Shi Linyu, Lin Lifeng
Department of Statistics, Florida State University, FL.
Medicine (Baltimore). 2019 Jun;98(23):e15987. doi: 10.1097/MD.0000000000015987.
Publication bias is a type of systematic error when synthesizing evidence that cannot represent the underlying truth. Clinical studies with favorable results are more likely published and thus exaggerate the synthesized evidence in meta-analyses. The trim-and-fill method is a popular tool to detect and adjust for publication bias. Simulation studies have been performed to assess this method, but they may not fully represent realistic settings about publication bias. Based on real-world meta-analyses, this article provides practical guidelines and recommendations for using the trim-and-fill method. We used a worked illustrative example to demonstrate the idea of the trim-and-fill method, and we reviewed three estimators (R0, L0, and Q0) for imputing missing studies. A resampling method was proposed to calculate P values for all 3 estimators. We also summarized available meta-analysis software programs for implementing the trim-and-fill method. Moreover, we applied the method to 29,932 meta-analyses from the Cochrane Database of Systematic Reviews, and empirically evaluated its overall performance. We carefully explored potential issues occurred in our analysis. The estimators L0 and Q0 detected at least one missing study in more meta-analyses than R0, while Q0 often imputed more missing studies than L0. After adding imputed missing studies, the significance of heterogeneity and overall effect sizes changed in many meta-analyses. All estimators generally converged fast. However, L0 and Q0 failed to converge in a few meta-analyses that contained studies with identical effect sizes. Also, P values produced by different estimators could yield different conclusions of publication bias significance. Outliers and the pre-specified direction of missing studies could have influential impact on the trim-and-fill results. Meta-analysts are recommended to perform the trim-and-fill method with great caution when using meta-analysis software programs. Some default settings (e.g., the choice of estimators and the direction of missing studies) in the programs may not be optimal for a certain meta-analysis; they should be determined on a case-by-case basis. Sensitivity analyses are encouraged to examine effects of different estimators and outlying studies. Also, the trim-and-fill estimator should be routinely reported in meta-analyses, because the results depend highly on it.
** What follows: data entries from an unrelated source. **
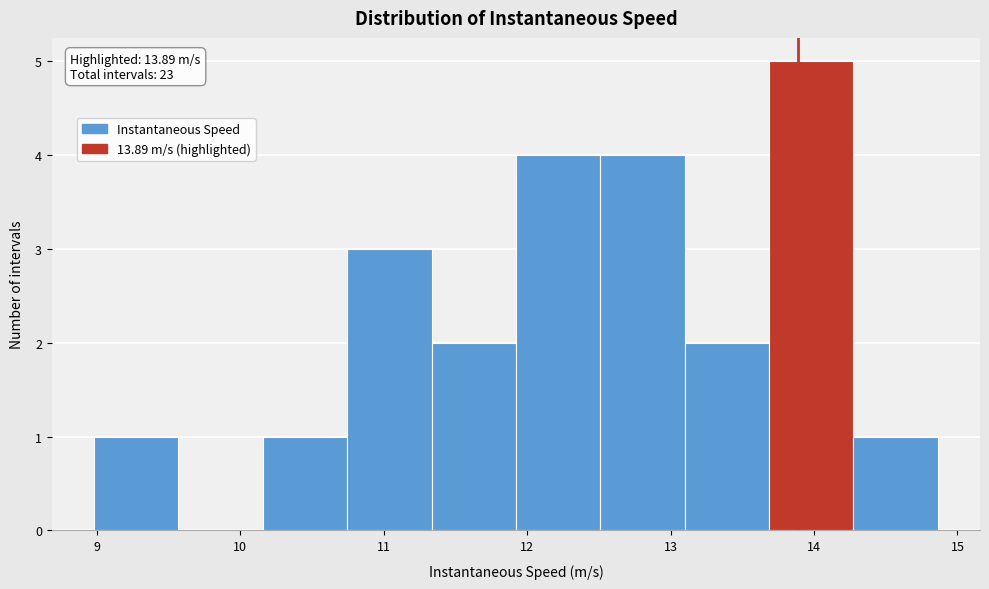

Which range on the x-axis has the tallest bar?

13.7 to 14.3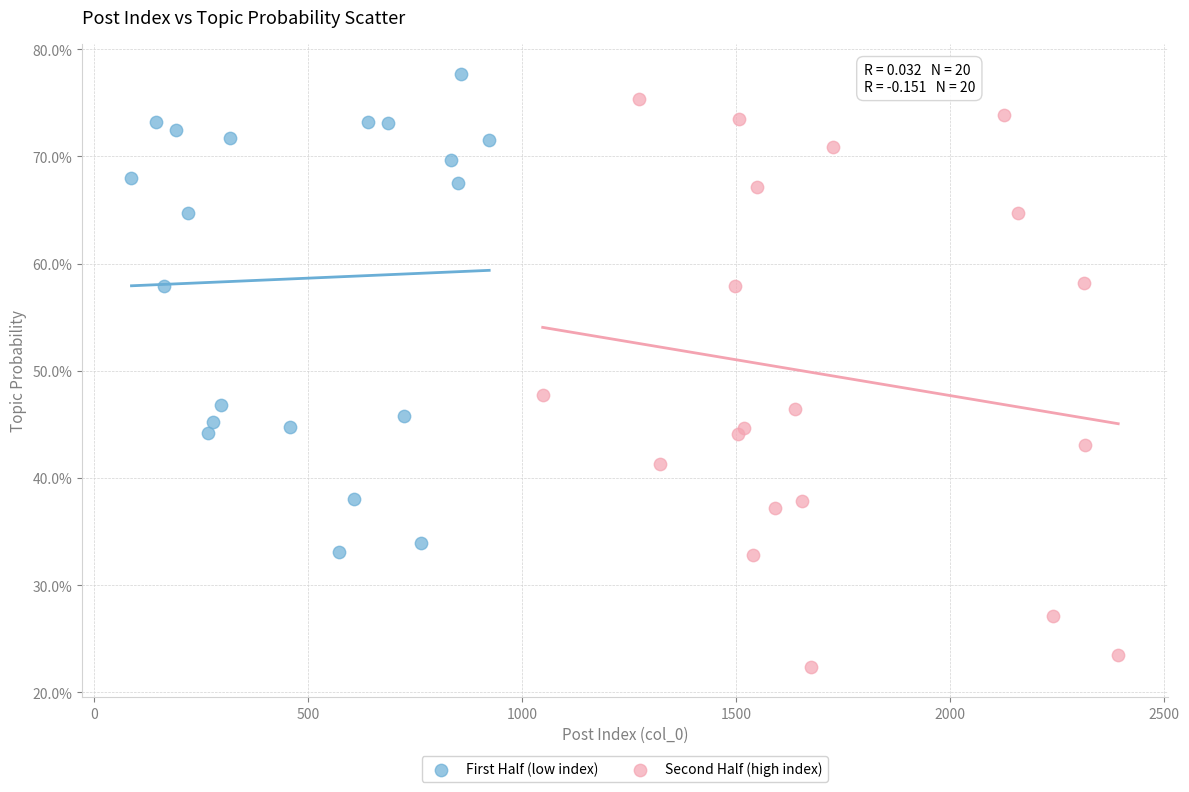

What are all the series names shown in the legend?

First Half (low index), Second Half (high index)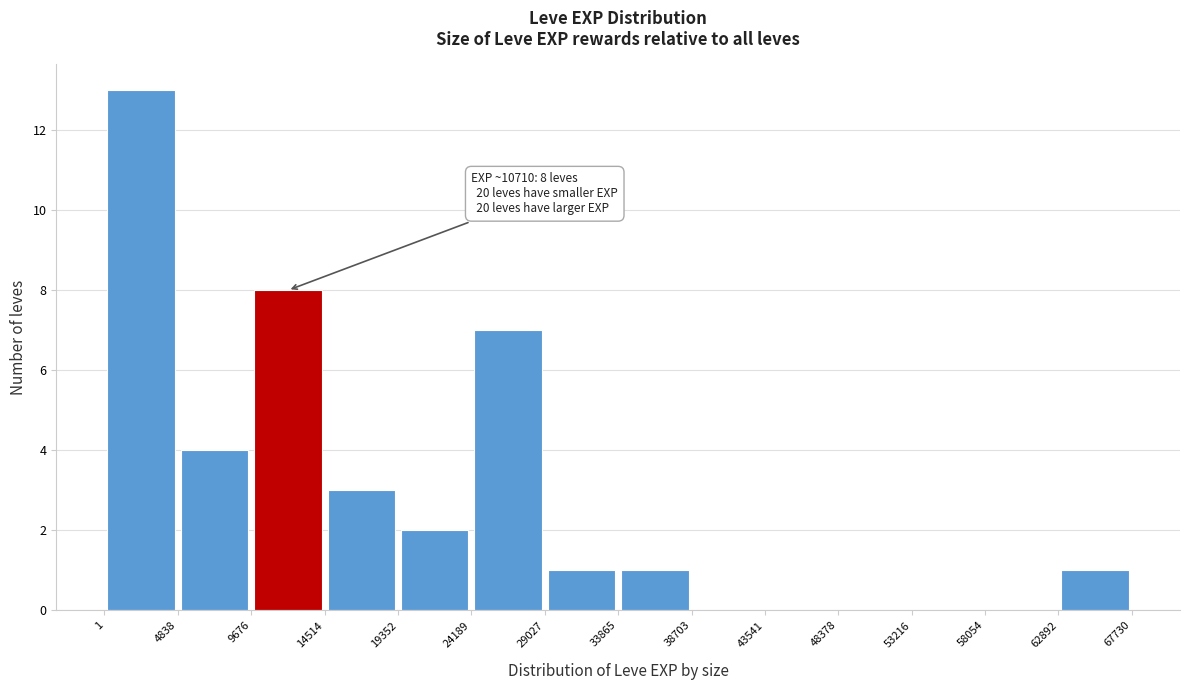

Over which range of the x-axis is the bar tallest?

1 to 4838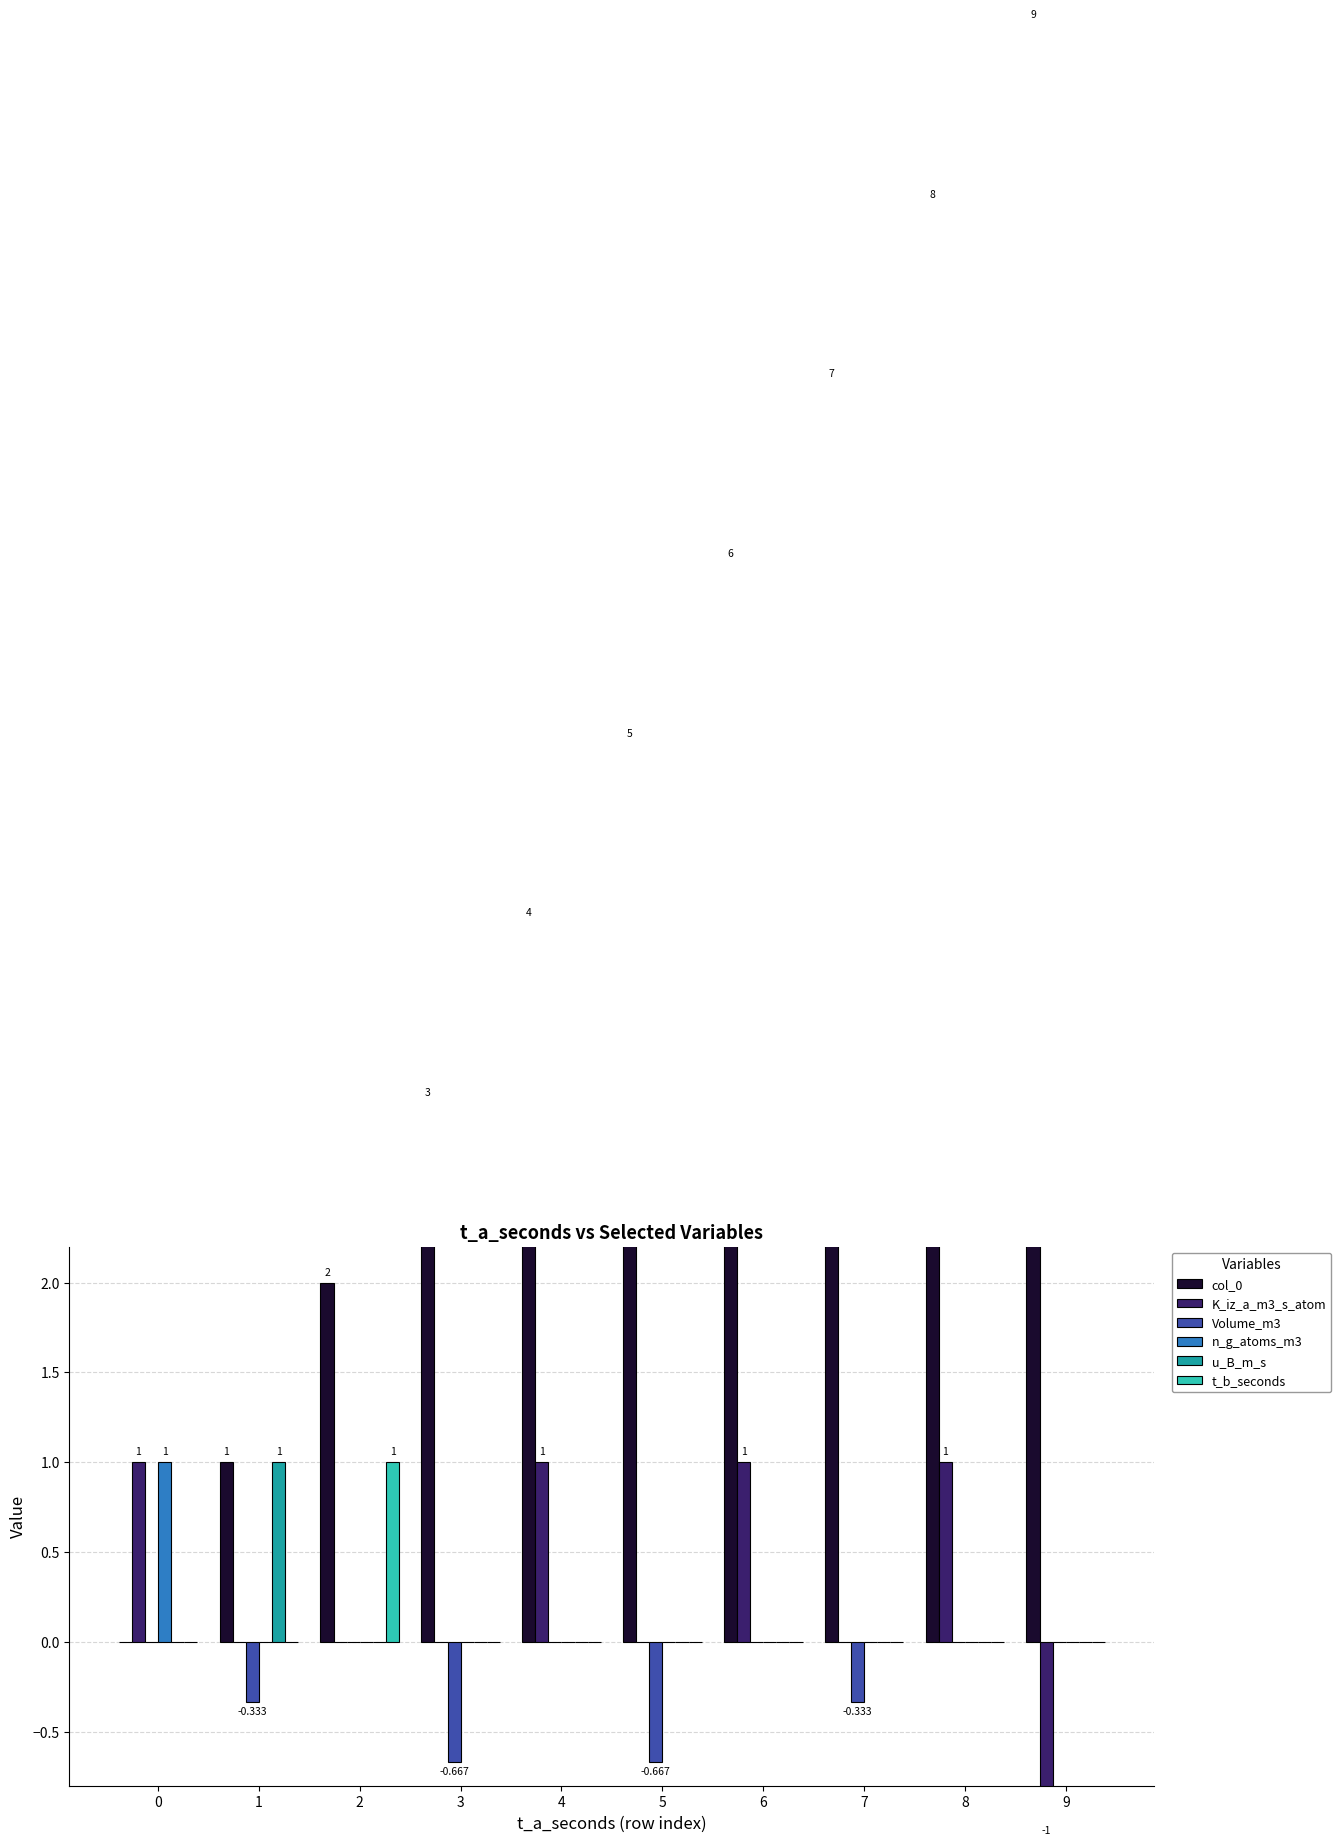

How many series are shown in this chart?

6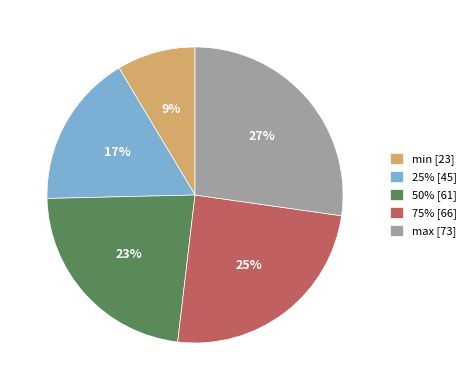

Is there any slice that represents more than half of the pie?

No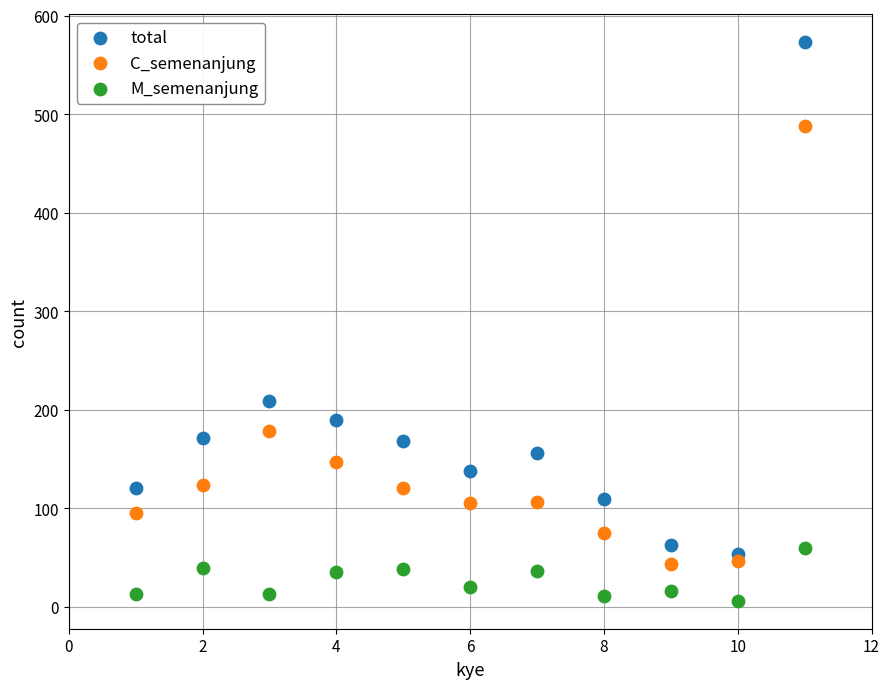

Which series contains the lowest Y value?

M_semenanjung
发表偏倚是在综合证据时出现的一种系统误差,它无法代表潜在的真实情况。结果良好的临床研究更有可能被发表,从而在荟萃分析中夸大了综合证据。修剪填充法是一种用于检测和调整发表偏倚的常用工具。已经进行了模拟研究来评估该方法,但它们可能无法完全代表发表偏倚的实际情况。基于实际的荟萃分析,本文提供了使用修剪填充法的实用指南和建议。我们使用了一个实际示例来演示修剪填充法的思路,并回顾了三种用于推断缺失研究的估计量(R0、L0和Q0)。提出了一种重采样方法来计算所有三种估计量的P值。我们还总结了用于实施修剪填充法的可用荟萃分析软件程序。此外,我们将该方法应用于Cochrane系统评价数据库中的29932项荟萃分析,并对其整体性能进行了实证评估。我们仔细探讨了分析中出现的潜在问题。估计量L0和Q0在更多的荟萃分析中比R0检测到至少一项缺失研究,而Q0通常比L0推断出更多的缺失研究。添加推断出的缺失研究后,许多荟萃分析中异质性和总体效应大小的显著性发生了变化。所有估计量通常都收敛得很快。然而,L0和Q0在一些包含效应大小相同的研究的荟萃分析中未能收敛。此外,不同估计量产生的P值可能会得出关于发表偏倚显著性的不同结论。异常值和缺失研究的预先指定方向可能会对修剪填充结果产生有影响的作用。建议荟萃分析人员在使用荟萃分析软件程序时非常谨慎地执行修剪填充法。程序中的一些默认设置(例如,估计量的选择和缺失研究的方向)可能对某些荟萃分析不是最优的;应根据具体情况确定。鼓励进行敏感性分析以检查不同估计量和异常研究的影响。此外,在荟萃分析中应常规报告修剪填充估计量,因为结果高度依赖于它。